James Bond novels rewritten to remove some racial references
James Bond novels rewritten to remove some racial references
Ian Fleming’s James Bond novels have been rewritten to remove a number of racist references, London’s Sunday Telegraph has disclosed.
All of the author’s espionage thrillers featuring 007, from Casino Royale to Octopussy, are to be reissued this northern spring to mark 70 years since the British spy first appeared on the page.
English author Ian Fleming (1908-1964) in his study with one of the series of James Bond novels that he wrote.
Ian Fleming Publications, the company that owns the literary rights to the Bond author’s work, commissioned a review by sensitivity readers of the classic texts under its control.
The Telegraph understands that a disclaimer accompanying the reissued texts will read: “This book was written at a time when terms and attitudes which might be considered offensive by modern readers were commonplace.

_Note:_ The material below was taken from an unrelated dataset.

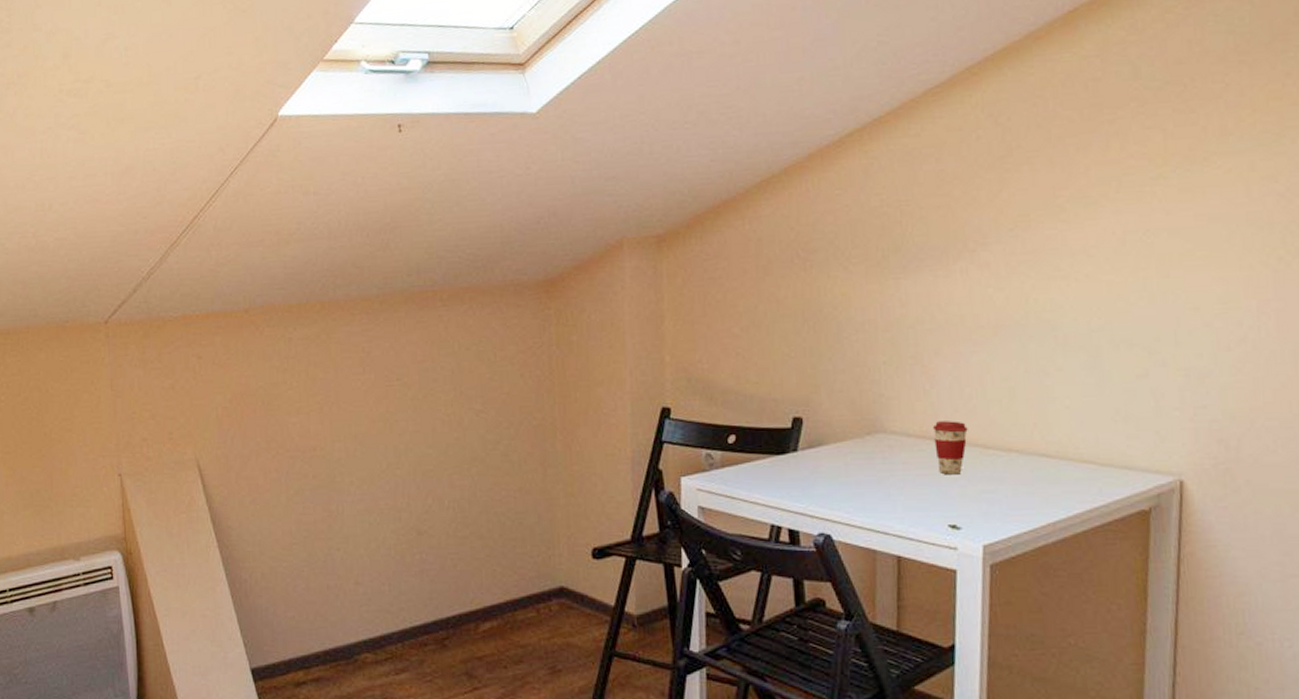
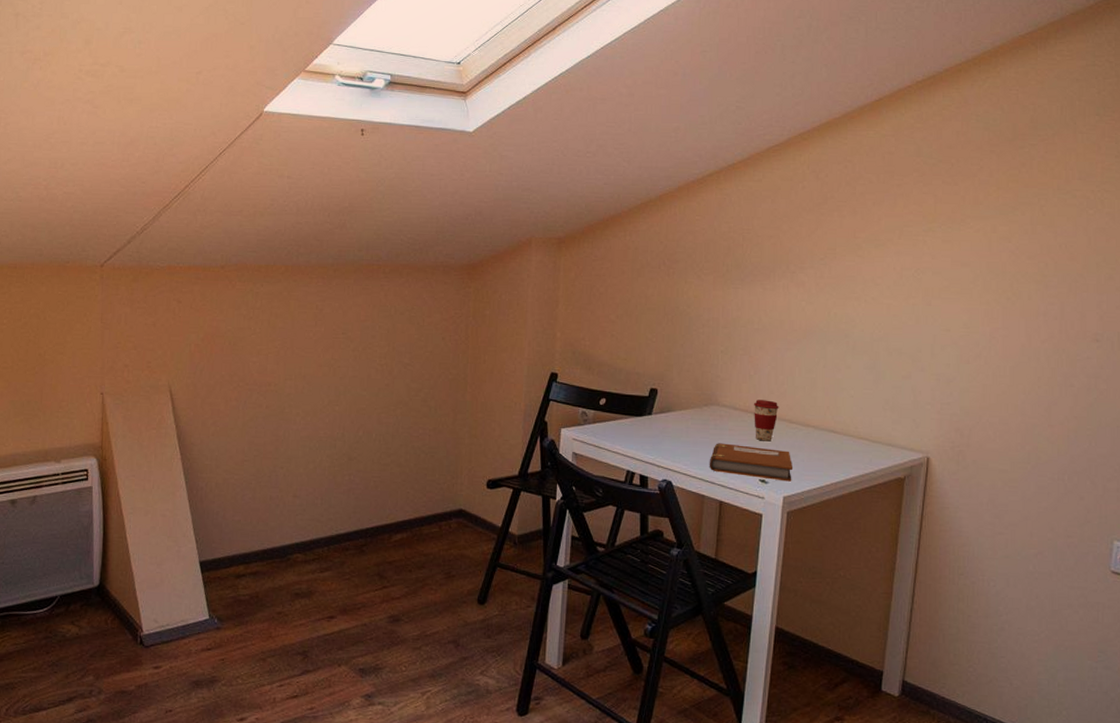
notebook: none [878,481,994,525] -> present [709,443,792,482]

“A number of updates have been made in this edition, while keeping as close as possible to the original text and the period in which it is set.”
The changes to Fleming’s books result in some depictions of black people being reworked or removed.
Dated references to other ethnicities remain, such as Bond’s racial terms for Asian people and the spy’s disparaging views of the Korean character Oddjob. Remarks about the “sweet tang of rape”, “blithering women” failing to do a “man’s work”, and homosexuality being a “stubborn disability” also remain.
In the sensitivity reader-approved version of Live and Let Die (1954), Bond’s assessment that would-be African criminals in the gold and diamond trades are “pretty law-abiding chaps I should have thought, except when they’ve drunk too much”, becomes: “Pretty law-abiding chaps I should have thought.”
Another altered scene features Bond visiting Harlem in New York, where a salacious striptease at a nightclub makes the male crowd, including the spy increasingly agitated.
The original passage previously read: “Bond could hear the audience panting and grunting like pigs at the trough. He felt his own hands gripping the tablecloth. His mouth was dry.”
The revised section replaces the pigs reference with: “Bond could sense the electric tension in the room.”
A further lengthy passage describing Bond’s night out in Harlem, including an argument between a man and his girlfriend, conducted largely in accented dialogue Fleming describes as “straight Harlem-Deep South with a lot of New York thrown in”, has been entirely removed.
The word “n-----“, which Fleming used to refer to black people, when he was writing during the 1950s and ’60s, has been almost entirely expunged from the revised texts.
In most cases, this is replaced by “black person” or “black man”, but in some instances, racial descriptors are entirely dropped.
In one example, criminals escaping from Bond in Dr. No (1958) become simply “gangsters”. In the same novel, the race of a doctor and an immigration officer now go unmentioned, as does that of a henchman shot by Bond. The ethnicity of a barman in Thunderball (1961) is similarly omitted in new editions. In Quantum of Solace (1959), a butler’s race now also goes undisclosed.
Detail is also removed in Goldfinger (1959), in which the race of the drivers in Red Ball Express – the Second World War logistics unit that had many black servicemen – is not referenced, instead referring only to “ex-drivers”.
Bond literature has been tweaked before to suit different markets, and Fleming gave editor Al Hart his blessing to tone down sex scenes for American readers. He also permitted US publishers to tone down racial references in Live and Let Die.
Ian Fleming Publications said: “We at Ian Fleming Publications reviewed the text of the original Bond books and decided our best course of action was to follow Ian’s lead. We have made changes to Live and Let Die that he himself authorised.
“Following Ian’s approach, we looked at the instances of several racial terms across the books and removed a number of individual words or else swapped them for terms that are more accepted today but in keeping with the period in which the books were written.
“We encourage people to read the books for themselves when the new paperbacks are published.”
In the past, Fleming’s US publishers changed the title of Casino Royale to You Asked For It, and 007 was even referred to in the blurb as “Jimmy Bond”. In the strictly Catholic Ireland of the 1950s, Live and Let Die was banned.
The new volumes are set to be published in April.
It comes after passages from Roald Dahl’s books were purged on the advice of cultural sensitivity experts hired by children’s publisher Puffin.
On Friday, the publisher announced that it will reissue his books in their uncensored form following a backlash.
The author, who died in 1990, threatened to never write another word if his publishers ever changed his language, it emerged yesterday.
In comments made 40 years ago, he promised to send his “Enormous Crocodile” to gobble them up if they did so, The Guardian reported.